Suasana di Lapas Sialang Bungkuk, kota Pekanbaru, provinsi Riau (foto: Antara).

Jumlah narapidana yang melebihi kapasitas di lapas dan rutan di Indonesia dinilai bisa dikurangi dengan berbagai hukuman alternatif selain masuk penjara. Sayangnya, meskipun sudah berlaku sejak lama, aparat penegak hukum di Indonesia tidak menerapkan ini secara optimal.

Membludaknya jumlah narapidana melebihi kapasitas lapas dan rutan di Indonesia sebenarnya bukan hal baru. Permasalahan ini sudah terjadi bertahun-tahun karena aparat penegak hukum di Indonesia cenderung mengutamakan pidana penjara sebagai efek jera bagi seseorang yang tersangkut kasus hukum.

Peneliti Institute for Criminal Justice Reform (ICJR) Genoveva Alicia dalam konferensi pers di Jakarta, Rabu (27/2), mengatakan berdasarkan data dari Dirjen Permasyarakatan per Januari 2019, jumlah penghuni rutan dan lapas sudah mencapai 203 persen dari kapasitas yang ada.
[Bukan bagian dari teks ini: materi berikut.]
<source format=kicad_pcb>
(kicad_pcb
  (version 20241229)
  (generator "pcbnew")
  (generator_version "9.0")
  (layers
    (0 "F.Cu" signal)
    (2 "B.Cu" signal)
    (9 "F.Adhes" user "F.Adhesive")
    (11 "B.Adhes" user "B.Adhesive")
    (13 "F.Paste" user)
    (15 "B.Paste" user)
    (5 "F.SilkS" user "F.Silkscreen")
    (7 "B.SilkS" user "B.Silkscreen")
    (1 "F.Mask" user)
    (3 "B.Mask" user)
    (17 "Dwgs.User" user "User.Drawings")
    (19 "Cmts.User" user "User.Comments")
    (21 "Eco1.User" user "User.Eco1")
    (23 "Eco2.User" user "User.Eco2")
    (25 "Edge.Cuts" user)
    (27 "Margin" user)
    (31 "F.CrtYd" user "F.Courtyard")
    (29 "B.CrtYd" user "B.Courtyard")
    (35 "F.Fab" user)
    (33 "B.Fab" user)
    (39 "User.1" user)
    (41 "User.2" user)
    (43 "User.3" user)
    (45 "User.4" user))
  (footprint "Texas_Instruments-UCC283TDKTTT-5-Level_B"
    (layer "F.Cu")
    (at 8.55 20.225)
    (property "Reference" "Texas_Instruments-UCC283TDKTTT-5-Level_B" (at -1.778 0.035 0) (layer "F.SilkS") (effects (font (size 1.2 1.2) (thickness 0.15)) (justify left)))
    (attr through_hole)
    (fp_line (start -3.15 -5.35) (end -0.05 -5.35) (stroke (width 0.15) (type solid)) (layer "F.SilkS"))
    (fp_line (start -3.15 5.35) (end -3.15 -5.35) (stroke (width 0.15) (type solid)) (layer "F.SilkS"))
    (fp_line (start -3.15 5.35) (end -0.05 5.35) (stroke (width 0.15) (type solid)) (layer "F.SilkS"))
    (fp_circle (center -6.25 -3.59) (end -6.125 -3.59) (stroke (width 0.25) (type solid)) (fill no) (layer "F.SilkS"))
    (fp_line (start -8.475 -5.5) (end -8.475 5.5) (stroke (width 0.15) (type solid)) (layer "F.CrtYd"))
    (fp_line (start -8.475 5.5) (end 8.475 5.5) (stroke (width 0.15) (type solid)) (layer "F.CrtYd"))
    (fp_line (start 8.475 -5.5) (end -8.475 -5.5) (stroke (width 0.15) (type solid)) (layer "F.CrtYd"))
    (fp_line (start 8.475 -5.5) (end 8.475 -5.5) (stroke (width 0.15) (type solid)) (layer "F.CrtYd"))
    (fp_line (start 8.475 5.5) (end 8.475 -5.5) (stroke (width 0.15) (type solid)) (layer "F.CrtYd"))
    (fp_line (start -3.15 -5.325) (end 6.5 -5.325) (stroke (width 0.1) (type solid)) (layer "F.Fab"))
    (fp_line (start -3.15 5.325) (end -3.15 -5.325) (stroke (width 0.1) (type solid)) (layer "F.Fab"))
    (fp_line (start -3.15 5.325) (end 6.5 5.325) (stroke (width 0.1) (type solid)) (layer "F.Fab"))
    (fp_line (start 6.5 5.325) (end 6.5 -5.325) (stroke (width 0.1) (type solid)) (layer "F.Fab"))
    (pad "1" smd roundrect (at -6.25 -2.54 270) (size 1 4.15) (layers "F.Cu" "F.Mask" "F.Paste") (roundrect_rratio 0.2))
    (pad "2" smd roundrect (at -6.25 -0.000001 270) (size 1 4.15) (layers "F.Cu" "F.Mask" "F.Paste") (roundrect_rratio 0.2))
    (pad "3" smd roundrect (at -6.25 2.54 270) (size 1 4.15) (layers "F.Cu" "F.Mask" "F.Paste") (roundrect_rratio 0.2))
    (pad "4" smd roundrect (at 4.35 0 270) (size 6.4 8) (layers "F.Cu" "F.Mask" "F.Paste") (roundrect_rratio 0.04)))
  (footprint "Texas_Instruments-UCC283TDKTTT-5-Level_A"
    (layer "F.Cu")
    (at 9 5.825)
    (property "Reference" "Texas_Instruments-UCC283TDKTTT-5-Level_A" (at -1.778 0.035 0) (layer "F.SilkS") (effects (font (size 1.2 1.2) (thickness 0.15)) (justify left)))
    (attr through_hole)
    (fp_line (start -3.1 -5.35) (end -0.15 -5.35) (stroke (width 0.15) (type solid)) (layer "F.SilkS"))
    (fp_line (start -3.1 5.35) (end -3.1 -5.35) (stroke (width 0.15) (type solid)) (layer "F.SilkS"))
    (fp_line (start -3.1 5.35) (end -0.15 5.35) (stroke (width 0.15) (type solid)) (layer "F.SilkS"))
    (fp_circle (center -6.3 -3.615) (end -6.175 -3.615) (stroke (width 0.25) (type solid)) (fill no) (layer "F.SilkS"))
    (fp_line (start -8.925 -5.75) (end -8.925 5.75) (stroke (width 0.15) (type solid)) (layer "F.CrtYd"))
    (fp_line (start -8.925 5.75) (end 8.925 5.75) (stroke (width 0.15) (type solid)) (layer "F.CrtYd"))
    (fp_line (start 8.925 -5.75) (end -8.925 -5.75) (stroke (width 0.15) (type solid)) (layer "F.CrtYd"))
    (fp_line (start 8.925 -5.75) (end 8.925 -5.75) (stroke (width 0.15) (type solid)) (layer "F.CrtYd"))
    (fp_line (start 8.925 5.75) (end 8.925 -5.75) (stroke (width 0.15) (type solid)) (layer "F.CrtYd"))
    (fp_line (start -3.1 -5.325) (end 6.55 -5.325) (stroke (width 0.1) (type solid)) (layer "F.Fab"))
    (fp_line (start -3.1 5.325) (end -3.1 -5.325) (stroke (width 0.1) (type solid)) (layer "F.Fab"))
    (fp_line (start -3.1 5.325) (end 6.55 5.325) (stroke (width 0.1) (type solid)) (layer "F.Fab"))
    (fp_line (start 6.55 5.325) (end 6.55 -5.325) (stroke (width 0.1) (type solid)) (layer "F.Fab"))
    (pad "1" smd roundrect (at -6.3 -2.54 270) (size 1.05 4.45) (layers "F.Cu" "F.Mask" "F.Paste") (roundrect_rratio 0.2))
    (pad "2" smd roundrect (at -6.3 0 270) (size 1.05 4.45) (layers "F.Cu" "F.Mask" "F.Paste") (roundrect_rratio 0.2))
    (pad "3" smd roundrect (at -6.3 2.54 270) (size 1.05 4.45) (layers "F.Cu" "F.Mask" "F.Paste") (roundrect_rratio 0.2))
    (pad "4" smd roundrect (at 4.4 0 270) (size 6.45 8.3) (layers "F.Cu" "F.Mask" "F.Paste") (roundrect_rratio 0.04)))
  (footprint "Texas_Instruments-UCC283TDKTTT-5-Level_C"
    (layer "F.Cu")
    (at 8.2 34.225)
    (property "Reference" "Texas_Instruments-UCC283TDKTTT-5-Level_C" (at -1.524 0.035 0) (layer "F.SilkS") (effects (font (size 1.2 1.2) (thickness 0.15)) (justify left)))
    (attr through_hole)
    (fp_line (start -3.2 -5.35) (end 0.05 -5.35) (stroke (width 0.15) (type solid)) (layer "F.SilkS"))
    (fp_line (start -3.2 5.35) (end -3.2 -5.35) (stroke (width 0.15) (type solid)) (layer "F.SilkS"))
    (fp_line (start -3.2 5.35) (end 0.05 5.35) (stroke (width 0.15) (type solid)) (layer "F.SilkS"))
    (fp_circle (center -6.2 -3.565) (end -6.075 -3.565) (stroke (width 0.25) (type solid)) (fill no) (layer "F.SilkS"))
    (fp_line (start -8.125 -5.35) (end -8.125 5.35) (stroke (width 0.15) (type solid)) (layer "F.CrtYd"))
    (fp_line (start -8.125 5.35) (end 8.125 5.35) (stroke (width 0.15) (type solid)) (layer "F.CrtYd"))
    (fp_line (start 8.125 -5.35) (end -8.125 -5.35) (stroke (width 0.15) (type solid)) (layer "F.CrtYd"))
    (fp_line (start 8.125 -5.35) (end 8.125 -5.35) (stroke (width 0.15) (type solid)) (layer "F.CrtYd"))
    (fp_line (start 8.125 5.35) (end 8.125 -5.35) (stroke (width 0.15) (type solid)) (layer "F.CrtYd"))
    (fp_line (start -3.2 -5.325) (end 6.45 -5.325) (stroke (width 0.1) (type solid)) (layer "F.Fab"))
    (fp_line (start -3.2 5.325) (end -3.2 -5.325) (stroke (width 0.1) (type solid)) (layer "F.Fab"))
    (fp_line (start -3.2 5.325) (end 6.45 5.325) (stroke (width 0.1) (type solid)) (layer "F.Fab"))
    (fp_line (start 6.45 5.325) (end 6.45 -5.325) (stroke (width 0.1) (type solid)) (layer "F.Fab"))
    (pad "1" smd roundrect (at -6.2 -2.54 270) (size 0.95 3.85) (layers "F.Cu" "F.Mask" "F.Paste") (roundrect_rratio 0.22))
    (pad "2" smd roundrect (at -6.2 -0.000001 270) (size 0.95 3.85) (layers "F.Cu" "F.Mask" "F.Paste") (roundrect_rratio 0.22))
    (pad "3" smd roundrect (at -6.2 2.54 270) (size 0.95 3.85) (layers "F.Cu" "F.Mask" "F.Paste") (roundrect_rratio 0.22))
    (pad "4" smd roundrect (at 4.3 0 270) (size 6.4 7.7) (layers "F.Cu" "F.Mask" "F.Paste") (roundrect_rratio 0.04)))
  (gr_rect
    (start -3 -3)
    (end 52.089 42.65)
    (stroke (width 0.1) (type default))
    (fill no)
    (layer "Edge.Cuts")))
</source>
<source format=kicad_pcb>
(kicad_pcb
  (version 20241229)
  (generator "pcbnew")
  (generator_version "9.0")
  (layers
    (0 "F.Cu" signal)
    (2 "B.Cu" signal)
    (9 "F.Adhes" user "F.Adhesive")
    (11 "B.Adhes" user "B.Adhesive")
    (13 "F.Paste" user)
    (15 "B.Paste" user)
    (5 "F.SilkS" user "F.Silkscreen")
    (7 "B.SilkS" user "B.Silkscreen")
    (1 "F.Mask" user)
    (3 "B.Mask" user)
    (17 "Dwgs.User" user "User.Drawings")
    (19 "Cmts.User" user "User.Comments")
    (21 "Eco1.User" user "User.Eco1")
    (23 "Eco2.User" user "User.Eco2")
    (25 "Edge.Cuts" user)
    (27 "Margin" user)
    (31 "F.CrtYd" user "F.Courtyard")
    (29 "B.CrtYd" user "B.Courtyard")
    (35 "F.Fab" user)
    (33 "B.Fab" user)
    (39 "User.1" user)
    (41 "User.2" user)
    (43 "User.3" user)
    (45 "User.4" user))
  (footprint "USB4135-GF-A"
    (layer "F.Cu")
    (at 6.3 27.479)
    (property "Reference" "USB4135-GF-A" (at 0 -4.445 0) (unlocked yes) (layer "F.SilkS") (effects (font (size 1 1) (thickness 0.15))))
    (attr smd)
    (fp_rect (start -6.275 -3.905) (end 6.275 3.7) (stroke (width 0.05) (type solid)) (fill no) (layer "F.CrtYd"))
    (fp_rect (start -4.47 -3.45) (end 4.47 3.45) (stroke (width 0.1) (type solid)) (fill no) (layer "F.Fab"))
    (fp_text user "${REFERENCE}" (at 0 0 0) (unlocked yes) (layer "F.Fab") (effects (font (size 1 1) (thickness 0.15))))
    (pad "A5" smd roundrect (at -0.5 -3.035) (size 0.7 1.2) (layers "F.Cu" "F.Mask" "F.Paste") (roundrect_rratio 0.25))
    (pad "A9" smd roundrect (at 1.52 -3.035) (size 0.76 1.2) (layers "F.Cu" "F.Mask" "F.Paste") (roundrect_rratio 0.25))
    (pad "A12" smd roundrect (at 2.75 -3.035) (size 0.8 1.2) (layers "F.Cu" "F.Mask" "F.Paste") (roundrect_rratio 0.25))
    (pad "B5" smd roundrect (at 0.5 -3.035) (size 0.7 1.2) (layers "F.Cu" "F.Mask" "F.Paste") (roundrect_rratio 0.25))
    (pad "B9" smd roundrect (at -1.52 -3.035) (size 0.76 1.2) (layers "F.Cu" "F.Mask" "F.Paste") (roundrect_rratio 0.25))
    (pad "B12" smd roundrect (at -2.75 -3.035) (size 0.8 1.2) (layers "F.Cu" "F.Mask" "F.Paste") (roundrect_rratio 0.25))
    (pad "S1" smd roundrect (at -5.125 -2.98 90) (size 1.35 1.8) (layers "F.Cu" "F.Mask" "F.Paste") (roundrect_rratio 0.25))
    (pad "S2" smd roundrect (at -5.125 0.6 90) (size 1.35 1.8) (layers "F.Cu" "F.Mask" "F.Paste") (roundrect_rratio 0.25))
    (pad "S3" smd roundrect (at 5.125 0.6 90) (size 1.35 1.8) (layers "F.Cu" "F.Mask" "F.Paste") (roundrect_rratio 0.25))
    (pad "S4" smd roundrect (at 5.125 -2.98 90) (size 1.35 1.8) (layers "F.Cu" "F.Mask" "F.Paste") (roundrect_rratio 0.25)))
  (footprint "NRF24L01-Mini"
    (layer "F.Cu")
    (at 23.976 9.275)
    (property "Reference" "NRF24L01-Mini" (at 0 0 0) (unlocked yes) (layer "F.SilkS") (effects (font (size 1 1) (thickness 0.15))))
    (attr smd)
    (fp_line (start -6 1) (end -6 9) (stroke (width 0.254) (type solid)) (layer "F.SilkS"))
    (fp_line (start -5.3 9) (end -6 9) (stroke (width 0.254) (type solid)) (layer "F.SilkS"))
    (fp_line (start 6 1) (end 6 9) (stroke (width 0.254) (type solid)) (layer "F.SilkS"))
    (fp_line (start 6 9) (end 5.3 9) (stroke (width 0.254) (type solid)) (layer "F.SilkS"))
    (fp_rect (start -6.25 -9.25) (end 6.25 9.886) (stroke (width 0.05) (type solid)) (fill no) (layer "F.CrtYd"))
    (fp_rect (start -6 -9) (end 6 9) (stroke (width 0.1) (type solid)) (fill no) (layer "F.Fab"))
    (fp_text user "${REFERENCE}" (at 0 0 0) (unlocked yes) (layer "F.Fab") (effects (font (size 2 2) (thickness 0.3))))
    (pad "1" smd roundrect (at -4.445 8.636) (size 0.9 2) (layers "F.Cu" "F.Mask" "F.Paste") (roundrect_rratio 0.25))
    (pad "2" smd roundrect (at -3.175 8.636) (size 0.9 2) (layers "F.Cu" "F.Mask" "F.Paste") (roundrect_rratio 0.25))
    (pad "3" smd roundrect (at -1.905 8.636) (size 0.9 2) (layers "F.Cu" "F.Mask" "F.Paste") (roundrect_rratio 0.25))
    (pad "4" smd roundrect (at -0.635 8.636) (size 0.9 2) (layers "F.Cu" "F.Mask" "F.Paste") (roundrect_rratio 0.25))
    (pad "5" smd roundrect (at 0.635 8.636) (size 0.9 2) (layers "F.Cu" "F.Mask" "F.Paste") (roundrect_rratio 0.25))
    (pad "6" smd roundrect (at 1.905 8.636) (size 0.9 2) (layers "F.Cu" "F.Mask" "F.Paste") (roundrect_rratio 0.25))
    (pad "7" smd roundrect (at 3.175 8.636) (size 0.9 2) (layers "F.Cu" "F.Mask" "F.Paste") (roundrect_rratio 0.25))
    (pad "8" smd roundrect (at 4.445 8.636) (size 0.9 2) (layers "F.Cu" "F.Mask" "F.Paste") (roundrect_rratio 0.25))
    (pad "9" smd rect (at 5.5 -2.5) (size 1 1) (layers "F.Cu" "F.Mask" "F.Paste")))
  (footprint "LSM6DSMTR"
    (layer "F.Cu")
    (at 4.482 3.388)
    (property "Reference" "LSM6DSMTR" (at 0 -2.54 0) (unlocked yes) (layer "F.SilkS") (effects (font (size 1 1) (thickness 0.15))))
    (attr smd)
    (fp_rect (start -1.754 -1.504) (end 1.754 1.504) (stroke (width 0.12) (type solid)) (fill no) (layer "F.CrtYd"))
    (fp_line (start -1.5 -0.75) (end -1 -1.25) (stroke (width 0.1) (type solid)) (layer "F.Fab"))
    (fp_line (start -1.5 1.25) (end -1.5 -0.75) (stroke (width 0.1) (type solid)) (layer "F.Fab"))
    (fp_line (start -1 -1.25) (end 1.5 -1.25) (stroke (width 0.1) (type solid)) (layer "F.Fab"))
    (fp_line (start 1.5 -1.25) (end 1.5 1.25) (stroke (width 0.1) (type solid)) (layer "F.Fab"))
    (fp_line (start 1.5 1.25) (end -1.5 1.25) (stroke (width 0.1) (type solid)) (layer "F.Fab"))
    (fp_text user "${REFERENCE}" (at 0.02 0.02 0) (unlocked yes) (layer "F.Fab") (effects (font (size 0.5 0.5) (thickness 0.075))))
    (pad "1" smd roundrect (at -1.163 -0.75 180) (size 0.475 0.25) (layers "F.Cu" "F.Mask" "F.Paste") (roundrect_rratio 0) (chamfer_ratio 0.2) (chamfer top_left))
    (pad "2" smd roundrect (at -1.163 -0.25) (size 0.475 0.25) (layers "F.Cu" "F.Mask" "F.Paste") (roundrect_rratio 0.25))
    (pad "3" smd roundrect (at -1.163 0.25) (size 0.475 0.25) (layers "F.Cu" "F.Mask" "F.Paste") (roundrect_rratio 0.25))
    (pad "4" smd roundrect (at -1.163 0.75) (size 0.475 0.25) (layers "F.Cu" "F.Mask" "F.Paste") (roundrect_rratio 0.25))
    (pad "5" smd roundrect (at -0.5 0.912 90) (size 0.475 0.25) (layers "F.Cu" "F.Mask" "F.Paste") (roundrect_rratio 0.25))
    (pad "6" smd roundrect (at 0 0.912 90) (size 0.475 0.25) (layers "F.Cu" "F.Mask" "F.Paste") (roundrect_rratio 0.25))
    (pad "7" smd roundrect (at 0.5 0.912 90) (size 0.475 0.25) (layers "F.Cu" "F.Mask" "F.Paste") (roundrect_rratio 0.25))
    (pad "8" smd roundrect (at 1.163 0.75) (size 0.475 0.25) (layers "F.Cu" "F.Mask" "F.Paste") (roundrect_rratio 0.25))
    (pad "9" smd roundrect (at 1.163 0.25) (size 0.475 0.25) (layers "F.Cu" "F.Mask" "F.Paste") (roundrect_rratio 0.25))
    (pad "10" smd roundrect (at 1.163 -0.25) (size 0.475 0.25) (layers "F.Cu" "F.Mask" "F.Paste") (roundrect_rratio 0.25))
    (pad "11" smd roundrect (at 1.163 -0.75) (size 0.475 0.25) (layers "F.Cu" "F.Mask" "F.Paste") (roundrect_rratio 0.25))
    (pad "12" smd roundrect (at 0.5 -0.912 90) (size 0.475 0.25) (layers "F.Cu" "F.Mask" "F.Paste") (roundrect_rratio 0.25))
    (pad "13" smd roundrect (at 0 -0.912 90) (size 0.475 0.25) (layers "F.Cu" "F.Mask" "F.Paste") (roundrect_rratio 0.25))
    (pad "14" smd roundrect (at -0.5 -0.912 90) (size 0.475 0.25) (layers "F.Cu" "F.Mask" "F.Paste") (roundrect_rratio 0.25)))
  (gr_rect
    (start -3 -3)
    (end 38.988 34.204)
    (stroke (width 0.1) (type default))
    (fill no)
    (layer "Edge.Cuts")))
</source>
Hal ini dikarenakan besarnya persentase penggunaan penjara dalam peraturan perundang-undangan dan penjatuhan pidana penjara tidak diimbangi dengan sarana dan prasarana yang mencukupi. Ditambahkannya pidana penjara sebagai ancaman pidana ada dalam banyak peraturan perundang-undangan.

"Pandangan seperti itu yang kemudian mendarah-daging pada aparat penegak hukum, sehingga ukuran keberhasilan pemidanaan adalah ketika aparat penegak hukum berhasil menjatuhkan pidana penjara. Dan memang kebijakan pemidanaan penjara di Indonesia sendiri akhir-akhir ini mengutamakan pada pemenjaraan. Data Badan Pembinaan Hukum Nasional BPHN menunjukkan sepanjang reformasi ada 654 perbuatan pidana yang kemudian diancam dengan pidana penjara. Dalam KUHP sendiri pidana penjara disebut sebanyak 485 kali, jadi bisa dikatakan hampir semua tindak pidana yang ada di Indonesia, itu diancam dengan pidana penjara," kata Genoveva.

Menurutnya, yang dilakukan pemerintah untuk mengatasi over kapasitas ini hanya sebatas membangun rutan dan lapas baru. Namun solusi ini tidak serta merta menyelesaikan permasalahan tersebut karena jumlah penghuni pun terus bertambah sedangkan pembangunan rutan dan lapas baru kadang terbentur dengan anggaran yang ada.

Pembinaan masyarakat di dalam lapas dan rutan tidak maksimal karena lapas penuh sesak, sementara jumlah petugas Pembina di penjara sangat kurang.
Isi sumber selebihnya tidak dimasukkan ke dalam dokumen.